The Collaborative Economy and Disruption: Understanding Drivers

Filed Under Mindjet

Strategy Obstruction
Arwen Heredia

by
January 7, 2014

As we take the next few weeks to dig into what it means to be innovative in the collaborative economy, it’s important to make sense of the universal drivers that have lead so many industries down the path of shareable services.

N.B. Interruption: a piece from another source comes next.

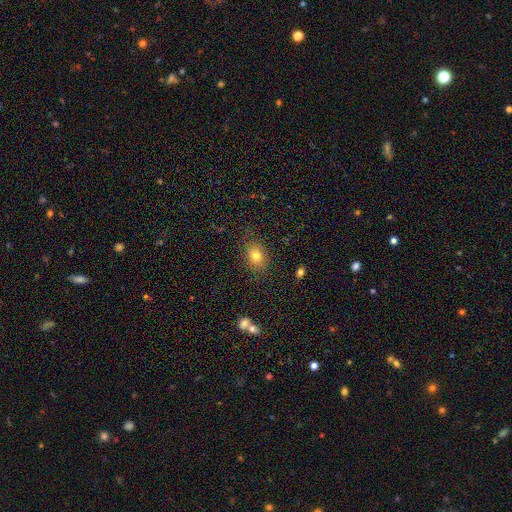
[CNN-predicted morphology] smooth_or_featured: smooth (p=0.79) [alt: star or artifact p=0.12]
how_rounded: in between (p=0.64) [alt: round p=0.35]
merging: none (p=0.84) [alt: minor disturbance p=0.11]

In the P2P (peer-to-peer) market, consumers are able to transact directly, without interference from “middle-man” brands and organizations. But, because larger businesses still want to manage these interactions globally as they traditionally have, the collaborative economy poses a threat to stability, growth, and scalability. Or does it?

Three Market Forces

Altimeter Group doesn’t think so. In fact, they describe this shift as “an economic model where ownership and access are shared between corporations, start-ups and people. This results in market efficiencies that bear new products, services and business growth.” That analysis leaves plenty of room for larger, established organizations to step in and leverage the possibilities of a P2P landscape.  In a recent report, analyst Jeremiah Owyang explains the economic, social, and technological drivers that have lead us to develop a marketplace dependent on streamlined sharing and connections, which include things like augmented altruism, financial flexibility, and social networking.  

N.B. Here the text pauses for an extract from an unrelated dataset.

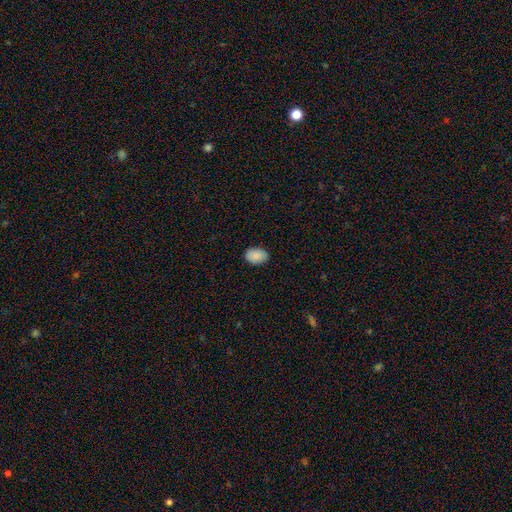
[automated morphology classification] The model was most divided on "how rounded": in between: 82%, round: 17%, cigar-shaped: 1%. More confident: smooth or featured — smooth (89%); merging — none (86%).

3 Market Forces Collab Eco_INFOGRAPHIC

Trust, Standards, and the Value Chain

This kind of marketplace may be where we are and where we’re destined to go, but it’s not without some fairly significant challenges. According to the report, the most demanding issues to overcome include government interference, distrust between parties (sellers and buyers), a lack of systems and data standards, uncertainty about the model being sustainable, and current market leaders perceiving the model as too threatening, and as a result, go out of their way to prevent sharing of products and services.

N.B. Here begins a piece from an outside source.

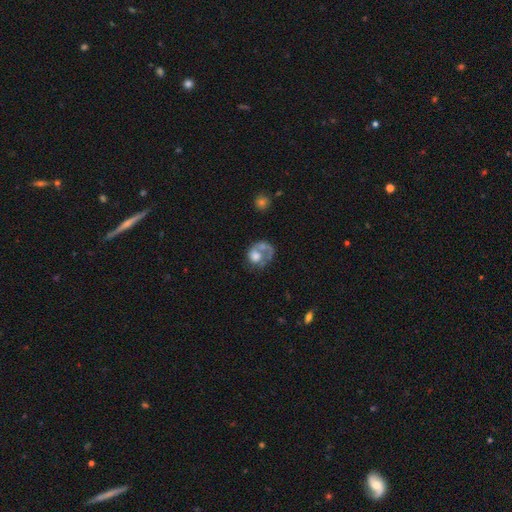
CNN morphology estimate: The model was most divided on "merging": major disturbance: 37%, none: 29%, merger: 20%, minor disturbance: 14%. More confident: edge-on disk — no (98%); smooth or featured — featured or disk (51%).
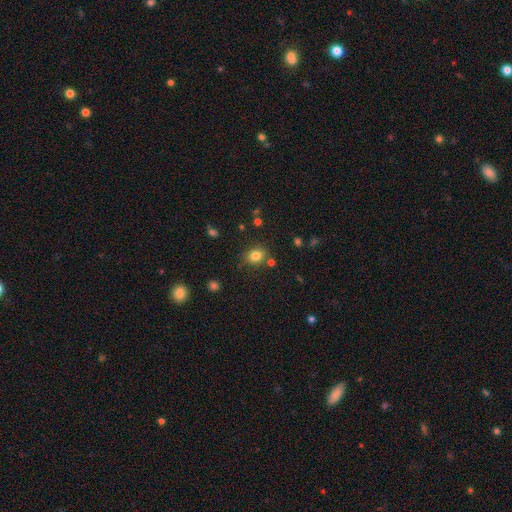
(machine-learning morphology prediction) Overall: smooth (80%). How rounded: round (53%; in between 46%). Merging: none (80%).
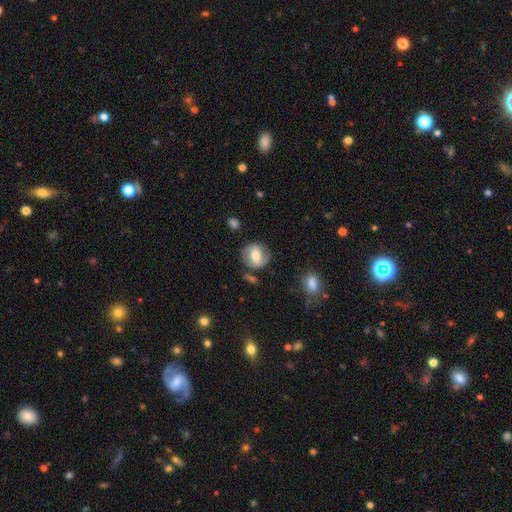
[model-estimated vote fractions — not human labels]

In terms of steering innovation initiatives, this presents a couple of very obvious problems: repeatable innovation requires a systematic approach and long-term applicability; and, it requires a decent helping of transparency (trust). Altimeter offers up the solution of their Collaborative Economy Value Chain:

collab economy value chain altimeter

This particular model represents increased maturity and greater investment in atypical programs that have the potential to bring about tangible results. But until concrete practices and patterns emerge, it’s unlikely that we’ll see the collaborative economy fully eclipse the traditional marketplace. Organizations that choose to risk the disruption, however, can expect to generate results (and possibly, mishaps) on-par with that seen in current start-up culture. It’s up to you to decide if it’s worth it.